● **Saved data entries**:
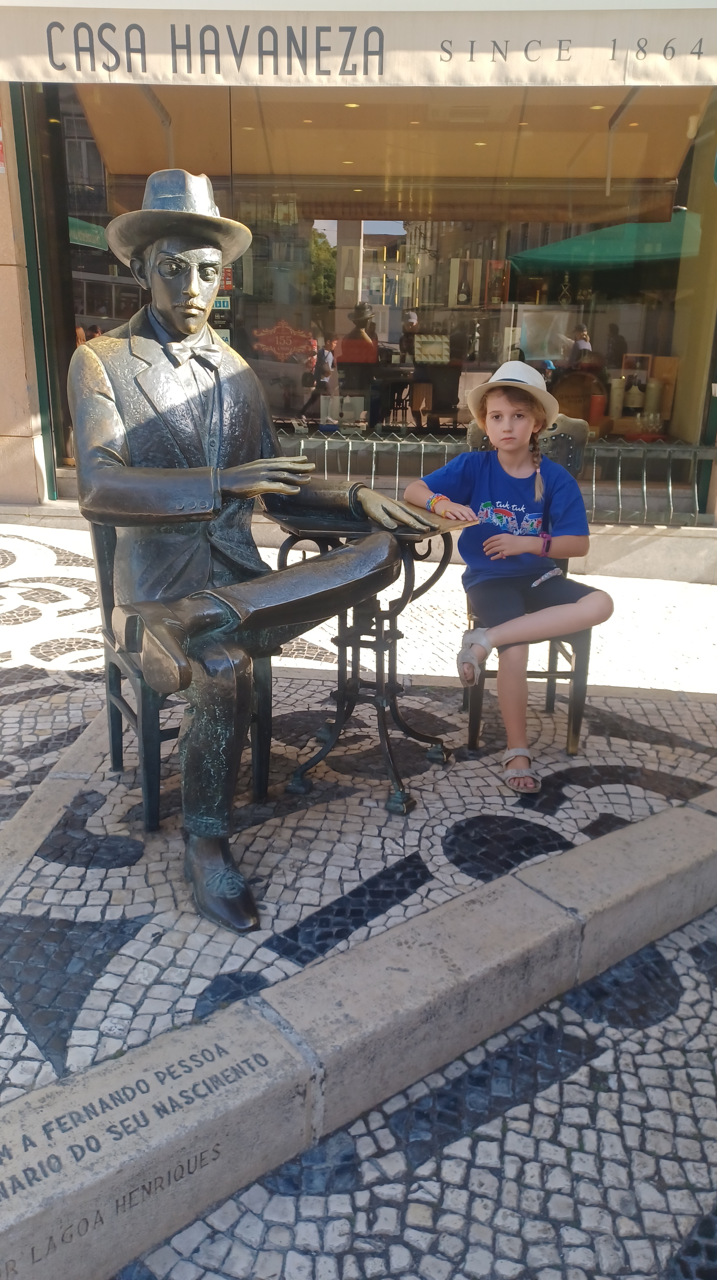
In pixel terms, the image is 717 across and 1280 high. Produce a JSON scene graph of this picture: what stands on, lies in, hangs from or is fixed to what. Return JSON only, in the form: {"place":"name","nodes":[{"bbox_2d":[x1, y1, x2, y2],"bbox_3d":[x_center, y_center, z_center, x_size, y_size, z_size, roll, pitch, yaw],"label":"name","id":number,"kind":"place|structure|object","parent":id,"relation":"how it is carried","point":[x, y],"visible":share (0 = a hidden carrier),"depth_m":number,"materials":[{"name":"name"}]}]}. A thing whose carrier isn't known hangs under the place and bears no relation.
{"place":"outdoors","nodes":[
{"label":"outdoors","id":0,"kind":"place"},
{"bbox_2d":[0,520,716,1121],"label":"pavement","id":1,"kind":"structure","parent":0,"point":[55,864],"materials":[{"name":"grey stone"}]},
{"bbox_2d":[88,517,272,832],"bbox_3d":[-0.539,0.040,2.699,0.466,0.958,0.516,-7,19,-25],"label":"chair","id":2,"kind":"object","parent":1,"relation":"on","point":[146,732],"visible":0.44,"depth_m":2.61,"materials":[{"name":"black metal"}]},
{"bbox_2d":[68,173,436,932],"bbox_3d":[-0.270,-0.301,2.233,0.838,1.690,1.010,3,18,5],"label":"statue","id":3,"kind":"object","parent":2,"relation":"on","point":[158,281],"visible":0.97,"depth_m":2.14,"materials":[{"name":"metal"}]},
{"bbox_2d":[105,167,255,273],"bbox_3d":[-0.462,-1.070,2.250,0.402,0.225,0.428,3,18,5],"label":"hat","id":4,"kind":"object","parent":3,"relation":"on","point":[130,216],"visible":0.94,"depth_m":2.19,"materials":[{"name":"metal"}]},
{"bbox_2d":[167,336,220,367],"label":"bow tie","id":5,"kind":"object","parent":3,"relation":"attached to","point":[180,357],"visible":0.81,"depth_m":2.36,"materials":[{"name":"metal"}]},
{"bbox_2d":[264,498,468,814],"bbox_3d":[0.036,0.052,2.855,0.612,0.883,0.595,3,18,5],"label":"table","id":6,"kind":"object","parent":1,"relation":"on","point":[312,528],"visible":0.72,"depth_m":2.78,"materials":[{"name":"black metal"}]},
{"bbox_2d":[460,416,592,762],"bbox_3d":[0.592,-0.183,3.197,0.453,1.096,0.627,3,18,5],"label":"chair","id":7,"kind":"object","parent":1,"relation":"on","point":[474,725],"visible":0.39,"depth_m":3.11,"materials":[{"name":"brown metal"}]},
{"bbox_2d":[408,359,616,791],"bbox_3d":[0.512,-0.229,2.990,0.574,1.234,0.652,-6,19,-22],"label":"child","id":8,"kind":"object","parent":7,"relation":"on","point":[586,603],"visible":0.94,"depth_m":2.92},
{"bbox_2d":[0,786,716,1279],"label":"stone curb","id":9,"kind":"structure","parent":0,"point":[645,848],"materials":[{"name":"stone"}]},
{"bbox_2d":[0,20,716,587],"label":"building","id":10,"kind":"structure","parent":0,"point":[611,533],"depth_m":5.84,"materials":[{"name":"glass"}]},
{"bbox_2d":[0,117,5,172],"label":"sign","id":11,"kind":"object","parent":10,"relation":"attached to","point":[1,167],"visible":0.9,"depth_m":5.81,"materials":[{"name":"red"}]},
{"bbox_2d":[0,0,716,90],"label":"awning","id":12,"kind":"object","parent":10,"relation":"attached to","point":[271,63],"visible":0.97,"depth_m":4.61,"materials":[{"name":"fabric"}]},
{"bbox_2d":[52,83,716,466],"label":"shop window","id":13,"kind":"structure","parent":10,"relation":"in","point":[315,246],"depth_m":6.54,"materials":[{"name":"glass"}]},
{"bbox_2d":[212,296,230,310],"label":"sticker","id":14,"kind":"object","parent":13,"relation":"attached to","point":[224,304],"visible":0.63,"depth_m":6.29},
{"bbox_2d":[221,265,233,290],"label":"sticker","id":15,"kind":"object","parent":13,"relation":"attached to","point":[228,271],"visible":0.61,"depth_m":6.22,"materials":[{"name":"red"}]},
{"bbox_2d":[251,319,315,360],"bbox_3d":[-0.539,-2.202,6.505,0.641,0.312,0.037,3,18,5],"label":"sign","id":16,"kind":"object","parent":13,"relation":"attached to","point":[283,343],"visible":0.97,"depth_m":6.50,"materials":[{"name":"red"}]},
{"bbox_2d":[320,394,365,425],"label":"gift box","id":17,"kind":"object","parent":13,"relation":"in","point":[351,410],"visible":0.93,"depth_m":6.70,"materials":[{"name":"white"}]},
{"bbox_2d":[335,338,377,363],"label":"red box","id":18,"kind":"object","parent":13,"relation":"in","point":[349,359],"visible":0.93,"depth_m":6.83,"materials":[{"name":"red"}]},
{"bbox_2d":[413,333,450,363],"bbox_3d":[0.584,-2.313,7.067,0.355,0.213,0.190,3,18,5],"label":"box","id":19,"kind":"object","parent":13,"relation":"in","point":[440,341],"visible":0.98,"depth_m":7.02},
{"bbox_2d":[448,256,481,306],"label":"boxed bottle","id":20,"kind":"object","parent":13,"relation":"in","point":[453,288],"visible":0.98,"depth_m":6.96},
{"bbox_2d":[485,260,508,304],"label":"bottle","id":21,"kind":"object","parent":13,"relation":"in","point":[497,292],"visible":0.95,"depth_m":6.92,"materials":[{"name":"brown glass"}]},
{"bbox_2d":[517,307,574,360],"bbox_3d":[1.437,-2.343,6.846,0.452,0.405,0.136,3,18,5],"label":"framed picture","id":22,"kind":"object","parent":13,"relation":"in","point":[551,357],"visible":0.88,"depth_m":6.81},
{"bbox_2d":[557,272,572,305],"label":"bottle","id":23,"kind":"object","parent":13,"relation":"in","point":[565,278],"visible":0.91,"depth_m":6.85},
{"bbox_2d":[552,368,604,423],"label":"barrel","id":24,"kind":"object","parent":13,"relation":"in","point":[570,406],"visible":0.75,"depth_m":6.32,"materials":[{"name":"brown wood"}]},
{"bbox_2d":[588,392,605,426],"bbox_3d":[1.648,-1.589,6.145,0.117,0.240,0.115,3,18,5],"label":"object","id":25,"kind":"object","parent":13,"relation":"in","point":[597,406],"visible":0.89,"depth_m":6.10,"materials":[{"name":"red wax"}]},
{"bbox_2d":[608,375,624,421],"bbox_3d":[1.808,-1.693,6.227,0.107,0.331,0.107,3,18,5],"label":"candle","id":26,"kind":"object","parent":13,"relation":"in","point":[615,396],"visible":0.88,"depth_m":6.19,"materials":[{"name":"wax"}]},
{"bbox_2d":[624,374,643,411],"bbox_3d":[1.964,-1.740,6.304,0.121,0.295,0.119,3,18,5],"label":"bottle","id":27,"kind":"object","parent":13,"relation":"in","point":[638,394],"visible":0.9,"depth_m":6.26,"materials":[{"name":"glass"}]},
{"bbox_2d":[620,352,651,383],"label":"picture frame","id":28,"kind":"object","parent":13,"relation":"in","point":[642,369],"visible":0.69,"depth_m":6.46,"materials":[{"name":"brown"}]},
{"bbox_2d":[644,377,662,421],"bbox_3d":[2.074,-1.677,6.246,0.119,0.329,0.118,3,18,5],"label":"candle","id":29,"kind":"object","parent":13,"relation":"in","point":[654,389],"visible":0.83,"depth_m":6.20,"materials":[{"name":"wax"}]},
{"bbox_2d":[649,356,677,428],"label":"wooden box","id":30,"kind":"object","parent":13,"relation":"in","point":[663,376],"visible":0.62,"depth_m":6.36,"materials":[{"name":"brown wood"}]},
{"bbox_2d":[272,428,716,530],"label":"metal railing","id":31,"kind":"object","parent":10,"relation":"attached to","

● **Aim of the task**: Your task is an exact printout of the records above, with no pictures.

● **Output below**:
In pixel terms, the image is 717 across and 1280 high. Produce a JSON scene graph of this picture: what stands on, lies in, hangs from or is fixed to what. Return JSON only, in the form: {"place":"name","nodes":[{"bbox_2d":[x1, y1, x2, y2],"bbox_3d":[x_center, y_center, z_center, x_size, y_size, z_size, roll, pitch, yaw],"label":"name","id":number,"kind":"place|structure|object","parent":id,"relation":"how it is carried","point":[x, y],"visible":share (0 = a hidden carrier),"depth_m":number,"materials":[{"name":"name"}]}]}. A thing whose carrier isn't known hangs under the place and bears no relation.
{"place":"outdoors","nodes":[
{"label":"outdoors","id":0,"kind":"place"},
{"bbox_2d":[0,520,716,1121],"label":"pavement","id":1,"kind":"structure","parent":0,"point":[55,864],"materials":[{"name":"grey stone"}]},
{"bbox_2d":[88,517,272,832],"bbox_3d":[-0.539,0.040,2.699,0.466,0.958,0.516,-7,19,-25],"label":"chair","id":2,"kind":"object","parent":1,"relation":"on","point":[146,732],"visible":0.44,"depth_m":2.61,"materials":[{"name":"black metal"}]},
{"bbox_2d":[68,173,436,932],"bbox_3d":[-0.270,-0.301,2.233,0.838,1.690,1.010,3,18,5],"label":"statue","id":3,"kind":"object","parent":2,"relation":"on","point":[158,281],"visible":0.97,"depth_m":2.14,"materials":[{"name":"metal"}]},
{"bbox_2d":[105,167,255,273],"bbox_3d":[-0.462,-1.070,2.250,0.402,0.225,0.428,3,18,5],"label":"hat","id":4,"kind":"object","parent":3,"relation":"on","point":[130,216],"visible":0.94,"depth_m":2.19,"materials":[{"name":"metal"}]},
{"bbox_2d":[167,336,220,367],"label":"bow tie","id":5,"kind":"object","parent":3,"relation":"attached to","point":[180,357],"visible":0.81,"depth_m":2.36,"materials":[{"name":"metal"}]},
{"bbox_2d":[264,498,468,814],"bbox_3d":[0.036,0.052,2.855,0.612,0.883,0.595,3,18,5],"label":"table","id":6,"kind":"object","parent":1,"relation":"on","point":[312,528],"visible":0.72,"depth_m":2.78,"materials":[{"name":"black metal"}]},
{"bbox_2d":[460,416,592,762],"bbox_3d":[0.592,-0.183,3.197,0.453,1.096,0.627,3,18,5],"label":"chair","id":7,"kind":"object","parent":1,"relation":"on","point":[474,725],"visible":0.39,"depth_m":3.11,"materials":[{"name":"brown metal"}]},
{"bbox_2d":[408,359,616,791],"bbox_3d":[0.512,-0.229,2.990,0.574,1.234,0.652,-6,19,-22],"label":"child","id":8,"kind":"object","parent":7,"relation":"on","point":[586,603],"visible":0.94,"depth_m":2.92},
{"bbox_2d":[0,786,716,1279],"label":"stone curb","id":9,"kind":"structure","parent":0,"point":[645,848],"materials":[{"name":"stone"}]},
{"bbox_2d":[0,20,716,587],"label":"building","id":10,"kind":"structure","parent":0,"point":[611,533],"depth_m":5.84,"materials":[{"name":"glass"}]},
{"bbox_2d":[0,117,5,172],"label":"sign","id":11,"kind":"object","parent":10,"relation":"attached to","point":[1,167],"visible":0.9,"depth_m":5.81,"materials":[{"name":"red"}]},
{"bbox_2d":[0,0,716,90],"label":"awning","id":12,"kind":"object","parent":10,"relation":"attached to","point":[271,63],"visible":0.97,"depth_m":4.61,"materials":[{"name":"fabric"}]},
{"bbox_2d":[52,83,716,466],"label":"shop window","id":13,"kind":"structure","parent":10,"relation":"in","point":[315,246],"depth_m":6.54,"materials":[{"name":"glass"}]},
{"bbox_2d":[212,296,230,310],"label":"sticker","id":14,"kind":"object","parent":13,"relation":"attached to","point":[224,304],"visible":0.63,"depth_m":6.29},
{"bbox_2d":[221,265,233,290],"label":"sticker","id":15,"kind":"object","parent":13,"relation":"attached to","point":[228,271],"visible":0.61,"depth_m":6.22,"materials":[{"name":"red"}]},
{"bbox_2d":[251,319,315,360],"bbox_3d":[-0.539,-2.202,6.505,0.641,0.312,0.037,3,18,5],"label":"sign","id":16,"kind":"object","parent":13,"relation":"attached to","point":[283,343],"visible":0.97,"depth_m":6.50,"materials":[{"name":"red"}]},
{"bbox_2d":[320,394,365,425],"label":"gift box","id":17,"kind":"object","parent":13,"relation":"in","point":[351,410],"visible":0.93,"depth_m":6.70,"materials":[{"name":"white"}]},
{"bbox_2d":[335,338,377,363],"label":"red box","id":18,"kind":"object","parent":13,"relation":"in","point":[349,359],"visible":0.93,"depth_m":6.83,"materials":[{"name":"red"}]},
{"bbox_2d":[413,333,450,363],"bbox_3d":[0.584,-2.313,7.067,0.355,0.213,0.190,3,18,5],"label":"box","id":19,"kind":"object","parent":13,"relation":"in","point":[440,341],"visible":0.98,"depth_m":7.02},
{"bbox_2d":[448,256,481,306],"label":"boxed bottle","id":20,"kind":"object","parent":13,"relation":"in","point":[453,288],"visible":0.98,"depth_m":6.96},
{"bbox_2d":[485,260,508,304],"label":"bottle","id":21,"kind":"object","parent":13,"relation":"in","point":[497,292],"visible":0.95,"depth_m":6.92,"materials":[{"name":"brown glass"}]},
{"bbox_2d":[517,307,574,360],"bbox_3d":[1.437,-2.343,6.846,0.452,0.405,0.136,3,18,5],"label":"framed picture","id":22,"kind":"object","parent":13,"relation":"in","point":[551,357],"visible":0.88,"depth_m":6.81},
{"bbox_2d":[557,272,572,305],"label":"bottle","id":23,"kind":"object","parent":13,"relation":"in","point":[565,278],"visible":0.91,"depth_m":6.85},
{"bbox_2d":[552,368,604,423],"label":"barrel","id":24,"kind":"object","parent":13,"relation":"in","point":[570,406],"visible":0.75,"depth_m":6.32,"materials":[{"name":"brown wood"}]},
{"bbox_2d":[588,392,605,426],"bbox_3d":[1.648,-1.589,6.145,0.117,0.240,0.115,3,18,5],"label":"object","id":25,"kind":"object","parent":13,"relation":"in","point":[597,406],"visible":0.89,"depth_m":6.10,"materials":[{"name":"red wax"}]},
{"bbox_2d":[608,375,624,421],"bbox_3d":[1.808,-1.693,6.227,0.107,0.331,0.107,3,18,5],"label":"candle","id":26,"kind":"object","parent":13,"relation":"in","point":[615,396],"visible":0.88,"depth_m":6.19,"materials":[{"name":"wax"}]},
{"bbox_2d":[624,374,643,411],"bbox_3d":[1.964,-1.740,6.304,0.121,0.295,0.119,3,18,5],"label":"bottle","id":27,"kind":"object","parent":13,"relation":"in","point":[638,394],"visible":0.9,"depth_m":6.26,"materials":[{"name":"glass"}]},
{"bbox_2d":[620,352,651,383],"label":"picture frame","id":28,"kind":"object","parent":13,"relation":"in","point":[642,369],"visible":0.69,"depth_m":6.46,"materials":[{"name":"brown"}]},
{"bbox_2d":[644,377,662,421],"bbox_3d":[2.074,-1.677,6.246,0.119,0.329,0.118,3,18,5],"label":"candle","id":29,"kind":"object","parent":13,"relation":"in","point":[654,389],"visible":0.83,"depth_m":6.20,"materials":[{"name":"wax"}]},
{"bbox_2d":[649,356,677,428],"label":"wooden box","id":30,"kind":"object","parent":13,"relation":"in","point":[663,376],"visible":0.62,"depth_m":6.36,"materials":[{"name":"brown wood"}]},
{"bbox_2d":[272,428,716,530],"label":"metal railing","id":31,"kind":"object","parent":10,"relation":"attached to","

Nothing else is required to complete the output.